Die Lösung liegt in dem Feuerwehrmann, der den ganzen Unfug aus Sicherheitsgründen begleitet. Denn Magdalena will es angesichts des drohenden Rauswurfs doch noch einmal versuchen, aber der Feuerwehrmann geht dazwischen, will einen möglichen Angst-Kollaps in der Höhe nicht verantworten.

Fragen über Fragen

Das sagt er auch der Klum, die vollstes Verständnis zeigt und erklärt: "Ich sage den Models auch immer: Sie müssen es nicht machen. Wenn sie es nicht machen wollen, müssen sie nicht." Die Sache mit dem darauf folgenden Rauswurf scheint Klum dabei irgendwie vergessen zu haben, dennoch ist der Abbruch für sie die Gelegenheit, einigermaßen gesichtswahrend aus der Nummer rauszukommen – sofern sie darauf überhaupt Wert legt.

Man entscheidet sich nämlich spontan, Magdalena nicht rauszuwerfen, weil ja der Feuerwehrmann der Abbrecher war und nicht sie. Als Kompromiss darf sie nun in drei Meter Höhe das Shooting nachholen, was zu mindestens zwei Fragen führt: Wenn doch auch drei Meter Höhe für ein Shooting reichen – warum musste man dann zuerst 70 Meter nehmen? Und wenn man gar nicht auf 70 Meter hoch muss – warum sollte man dann Kandidaten rausschmeißen, die Angst davor haben?

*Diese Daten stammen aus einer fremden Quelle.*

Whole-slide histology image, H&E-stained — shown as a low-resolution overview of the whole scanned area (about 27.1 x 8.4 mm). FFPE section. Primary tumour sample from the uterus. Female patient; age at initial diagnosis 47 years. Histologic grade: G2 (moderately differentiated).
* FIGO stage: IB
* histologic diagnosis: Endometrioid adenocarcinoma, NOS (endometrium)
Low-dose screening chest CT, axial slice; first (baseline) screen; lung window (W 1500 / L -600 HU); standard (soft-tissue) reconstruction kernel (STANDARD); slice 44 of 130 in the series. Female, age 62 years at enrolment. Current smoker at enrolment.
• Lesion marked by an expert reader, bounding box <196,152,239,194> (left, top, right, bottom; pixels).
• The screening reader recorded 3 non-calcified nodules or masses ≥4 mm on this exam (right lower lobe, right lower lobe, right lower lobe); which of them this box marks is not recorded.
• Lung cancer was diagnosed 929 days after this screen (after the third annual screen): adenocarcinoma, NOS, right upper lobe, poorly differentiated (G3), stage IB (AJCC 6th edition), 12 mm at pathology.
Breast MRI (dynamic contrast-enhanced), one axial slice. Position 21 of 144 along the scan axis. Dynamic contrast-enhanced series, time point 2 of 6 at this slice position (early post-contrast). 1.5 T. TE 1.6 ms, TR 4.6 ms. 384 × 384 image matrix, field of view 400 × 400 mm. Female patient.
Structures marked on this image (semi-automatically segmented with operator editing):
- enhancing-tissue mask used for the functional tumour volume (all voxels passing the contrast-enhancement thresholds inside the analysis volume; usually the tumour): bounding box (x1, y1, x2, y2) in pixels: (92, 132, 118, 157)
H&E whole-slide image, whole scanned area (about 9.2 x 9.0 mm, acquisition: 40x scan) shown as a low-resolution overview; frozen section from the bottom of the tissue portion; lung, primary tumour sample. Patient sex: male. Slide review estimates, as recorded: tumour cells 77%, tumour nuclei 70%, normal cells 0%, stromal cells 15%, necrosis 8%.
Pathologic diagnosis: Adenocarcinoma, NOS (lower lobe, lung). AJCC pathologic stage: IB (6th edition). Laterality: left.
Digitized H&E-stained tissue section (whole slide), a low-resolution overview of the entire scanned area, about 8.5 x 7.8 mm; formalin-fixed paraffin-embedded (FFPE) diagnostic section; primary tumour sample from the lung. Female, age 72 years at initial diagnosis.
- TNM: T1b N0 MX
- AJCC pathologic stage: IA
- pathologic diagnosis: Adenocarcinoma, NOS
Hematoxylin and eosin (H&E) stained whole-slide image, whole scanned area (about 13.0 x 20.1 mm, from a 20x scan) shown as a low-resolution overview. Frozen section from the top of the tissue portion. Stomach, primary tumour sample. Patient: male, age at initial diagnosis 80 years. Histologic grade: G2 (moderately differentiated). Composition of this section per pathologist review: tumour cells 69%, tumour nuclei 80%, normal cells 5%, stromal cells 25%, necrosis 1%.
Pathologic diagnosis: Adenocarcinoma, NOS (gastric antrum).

Schlussendlich haben dann doch alle ein Foto und die Damen können sich auf das nächste Casting konzentrieren. Hier wird das neue Gesicht für eine "Beachwear-Kampagne" gesucht, offenbar war das alte Gesicht nicht mehr in Ordnung. "Ich möchte heute von den Models sehen, dass sie den Job unbedingt wollen", erklärt die Dame von der Bikini-Firma, aber nicht, warum ihr das so wichtig ist.

Offenbar ist das so eine Besonderheit bei Modeljobs, es ist jedenfalls schwer vorzustellen, dass die Bikini-Frau ihrem Zahnarzt sagt: "Ich möchte heute sehen, dass sie mir unbedingt in die Zähne bohren wollen. Sonst suche ich mir einen anderen Zahnarzt, der den Job mehr will."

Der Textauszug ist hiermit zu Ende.